> [PROMPT]: Find the line containing "의 핵심입니다. 국립암센터가 시행하는" in the entries below. Reproduce that line and each one after it to the end, exactly, with no other lines.

> [RECORDS FOR THIS EXERCISE]:
Content starts
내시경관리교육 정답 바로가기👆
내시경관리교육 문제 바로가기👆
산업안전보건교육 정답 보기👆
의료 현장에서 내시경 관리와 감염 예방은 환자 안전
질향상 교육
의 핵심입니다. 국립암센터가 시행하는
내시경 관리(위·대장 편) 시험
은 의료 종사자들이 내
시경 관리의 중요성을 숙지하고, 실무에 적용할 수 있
Content ends
> [THE ANSWER]:
의 핵심입니다. 국립암센터가 시행하는
내시경 관리(위·대장 편) 시험
은 의료 종사자들이 내
시경 관리의 중요성을 숙지하고, 실무에 적용할 수 있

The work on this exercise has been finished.